Low-carb diets are often related to weight loss and are generally considered to be the peak of healthy eating (though the idea of the ‘perfect diet’ is a topic of debate). However, when it comes to eating specifically for working out, there does not seem to be a consensus on what the right diet is for athletes. Some nutritionists and athletes might promote a low-carb, high protein diet, while others might encourage carb-inclusion to sustain your body during high-intensity workouts. It is rather difficult to say what the right diet for athletes, but today we will be looking at whether low-carb diets, in particular, can be a good choice for athletes; so, what are the positives as well as the negatives of this diet?
What Is A Low-Carb Diet?
A low-carb diet (not necessarily ketogenic) is a diet that, as the name would suggest, is low in carbohydrates. A low-carb diet, in the case we are discussing, should not be confused with a keto diet. While keto diets are low in carb, they are far more restrictive than your average low-carb diet averaging approximately 30-50g of carbs per day combined with a high fat intake. A low-carb diet, on the other hand, consists of approximately 50-150g of carbs a day – and includes an high protein intake and moderate fat intake.

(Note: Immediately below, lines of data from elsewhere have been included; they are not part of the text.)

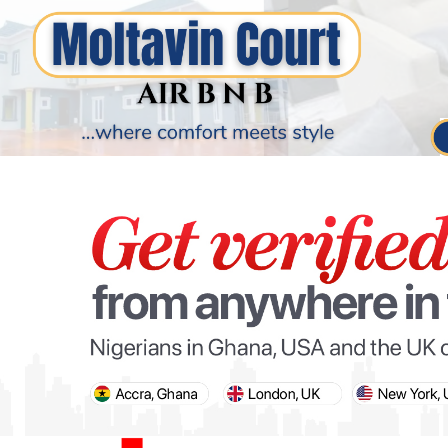
PARIS OLYMPIC GAMES
AFCON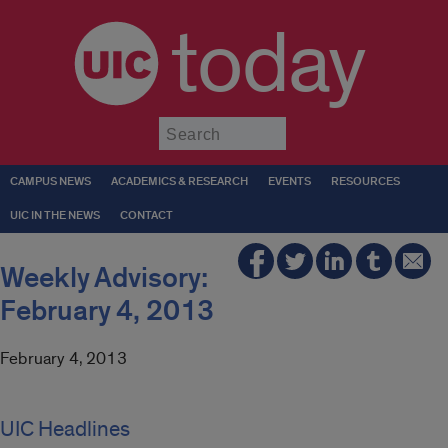
today
Submit
CAMPUS NEWS
ACADEMICS & RESEARCH
EVENTS
RESOURCES
UIC IN THE NEWS
CONTACT
Weekly Advisory:
February 4, 2013
February 4, 2013
UIC Headlines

The Benefits Of A Low-Carb Diet
By restricting carbohydrates such as grains, beans, potatoes, and cereals (as well as the ‘secret carbs’ found in sugary treats and some fruits) your body will start to use stored body fat as fuel. This can be extremely beneficial for weight-loss and improving body functions, as instead of your body using the easy-to-burn carbs from your meals it is forced to break down the existing fat you have stored in your body – therefore helping you to lose weight and burn fat more effectively. Fat is a much more abundant resource in your body and therefore, if you are able to activate your body’s ability to burn fat you may be able to workout for longer. Some studies suggest that a low-carb diet (as long as it includes high protein and moderate fats to fuel your muscles) will not impact your ability to workout effectively and might help you to lose weight while maintaining muscle mass.
The Negatives of a Low-Carb Diet
While it is suggested that low-carb diets might be beneficial for athletes, giving them the ability to utilise fat as a fuel for workouts, other studies suggest that it may not be the best diet for those regularly performing high-intensity workouts. It is suggested that carbohydrates are a better and more efficient source of energy than fat as it makes allowances for the production of more energy in comparison to your oxygen intake – which is incredibly important for high-intensity activity. If you do not consume enough carbohydrates (particularly if the diet is not balanced with enough protein or fat) you will struggle to perform exercise at intense levels for any extended period times. There is also a misconception that carbs are fattening, which is not correct – it is more a question of eating a balanced diet with the correct number of calories to maintain your body during activity.
So, Low-Carb or Not?
In conclusion, it seems that the low-carb debate depends entirely on the person. Some people respond well to low-carb diets and others need more carbs to maintain their lifestyle. It seems that the more intense your workouts the more carbs you might need to maintain your body during exercise and if your goals are more weight-loss oriented, perhaps a low-carb diet might work for you. The out-and-out best thing to do is check in with a medical professional to see what will work best for your body as well as your exercise routine.